Cut adapt for Single end Sequences

Hello everyone,

Can anyone please help me with this?

I have single end demultiplexed sequences with primers in them. I am using cut adapt with the following command, but it’s not trimming the primers.

qiime cutadapt trim-single
–i-demultiplexed-sequences pe-33-single-end-demux.qza
–p-cores 500
–p-adapter ATTAGAWACCCBNGTAGTCC
–p-front GTGCCAGCMGCCGCGGTAA
–p-error-rate 0
–o-trimmed-sequences trimmed-seqs.qza
–verbose

the actual sequence of the primers are as follow:
Forward: GTGCCAGCMGCCGCGGTAA
Reverse: GGACTACNVGGGTWTCTAAT

Here is an example of the sequence that cut adapt generated after trimming.

GTGCCAGCAGCCGCGGTAATACGGAGGGTGCAAGCGTTAATCGGAATTACTGGGCGTAAAGCGCACGCAGGCGGTCTGTTAAGTCAGATGTGAAATCCCCGGGCTTAACCTGGGAACTGCATTTGAAACTGGCAGGCTTGAGTCTCGTAGAGGGGGGTAGAATTCCAGGTGTAGCGGTGAAATGCGTAGAGATCTGGAGGAATACCGGTGGCGAAGGCGGCCCCCTGGACGAAGACTGACGCTCAGGTGCGAAAGCGTGGGGAGCAAACAGGATTAGAAACCCTGGTAGTCC

Your help with this will be greatly appreciated. Thanks

Kind Regards
Ankush

Hi @Ankush_1,

If you search the forum you'll see that others have come across this issue. The secret is:

There are other good suggestions in that thread too.

Also, you'll likely only need to enter in the forward primer, i.e. --p-front, often you'll not need to enter in the adapter sequence unless you expect read-through.

-Cheers!
-Mike

Hi Mike,

Thanks so much for the quick reply and guide.
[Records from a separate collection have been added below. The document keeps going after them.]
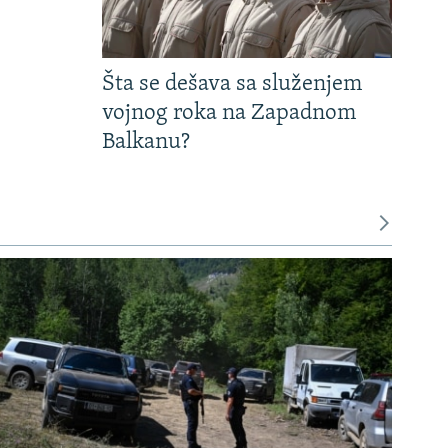
Šta se dešava sa služenjem
vojnog roka na Zapadnom
Balkanu?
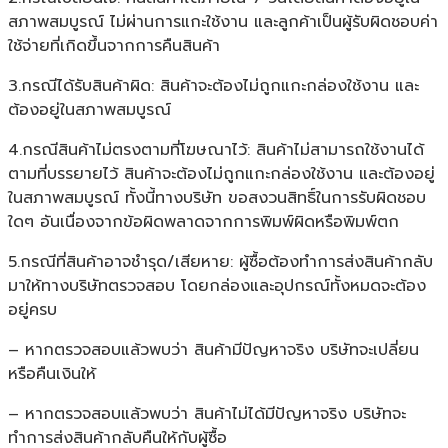
สภาพสมบูรณ์ ไม่ผ่านการแกะใช้งาน และลูกค้าเป็นผู้รับผิดชอบค่า
ใช้จ่ายที่เกิดขึ้นจากการคืนสินค้า
3.กรณีได้รับสินค้าผิด: สินค้าจะต้องไม่ถูกแกะกล่องใช้งาน และ
ต้องอยู่ในสภาพสมบูรณ์
4.กรณีสินค้าไม่ตรงตามที่โฆษณาไว้: สินค้าไม่สามารถใช้งานได้
ตามที่บรรยายไว้ สินค้าจะต้องไม่ถูกแกะกล่องใช้งาน และต้องอยู่
ในสภาพสมบูรณ์ ทั้งนี้ทางบริษัท ขอสงวนสิทธิ์ในการรับผิดชอบ
ใดๆ อันเนื่องจากข้อผิดพลาดจากการพิมพ์ผิดหรือพิมพ์ตก
5.กรณีที่สินค้าอาจชำรุด/เสียหาย: ผู้ซื้อต้องทำการส่งสินค้ากลับ
มาให้ทางบริษัทตรวจสอบ โดยกล่องและอุปกรณ์ทั้งหมดจะต้อง
อยู่ครบ
– หากตรวจสอบแล้วพบว่า สินค้ามีปัญหาจริง บริษัทจะเปลี่ยน
หรือคืนเงินให้
– หากตรวจสอบแล้วพบว่า สินค้าไม่ได้มีปัญหาจริง บริษัทจะ
ทำการส่งสินค้ากลับคืนให้กับผู้ซื้อ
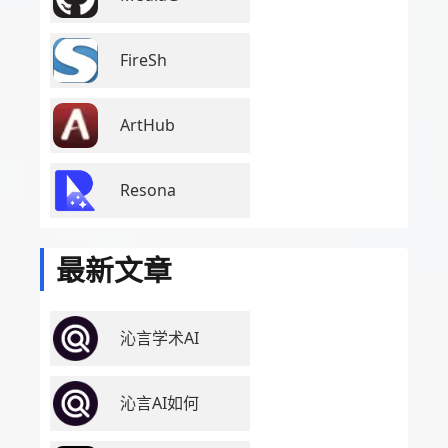
FireSh
ArtHub
Resona
最新文章
沁言学术AI
沁言AI如何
I tried it this way and it worked fine. Though I can still see many of sequences with primer in the front. Not sure why it's not working. Attached is the snapshot of the rep seq table.

Kind Regards
Ankush

I had just noticed that you had set:

I would not recommend doing this as you will "see" your primers in the output. The problem is that you are not allowing for any error within the span of the primer sequence. Unless you allow for some errors / mismatches / indels (default is 10%), they will not be trimmed from the sequence as you are requiring the match to be exact. For example, the second sequence has a 1 bp mismatch to the primer. Sequence 5 and 6 are missing a base

P: GTGCCAGCMGCCGCGGTAA
2: GTGCCGGCAGCCGCGGTAA
5: GTGCCAGC--GCCGCGGTAA
6: GTG--CAGCAGCCGCGGTAA

Note: the M-A is not a mismatch with --p-match-adapter-wildcards set, as M represents A or C.

Also, I had mentioned there are other tricks in that thread I linked. For example you can set --p-discard-untrimmed as outlined in that very same thread, here.

So leave --p-error-rate as default and set --p-discard-untrimmed.

-Mike

2 Likes

Hi Mike,

Thanks a lot for correcting me and sorry I didn’t go through that thread thoroughly. It was really helpful. I was a bit rushing.

I use the parameters you recommended and it worked well.

Also, when I increased the error rate to 0.2, I was able to retain slightly more sequences as discussed in that thread.

Once again thanks for your help. Cheers

Kind Regards
Ankush

1 Like

This topic was automatically closed 31 days after the last reply. New replies are no longer allowed.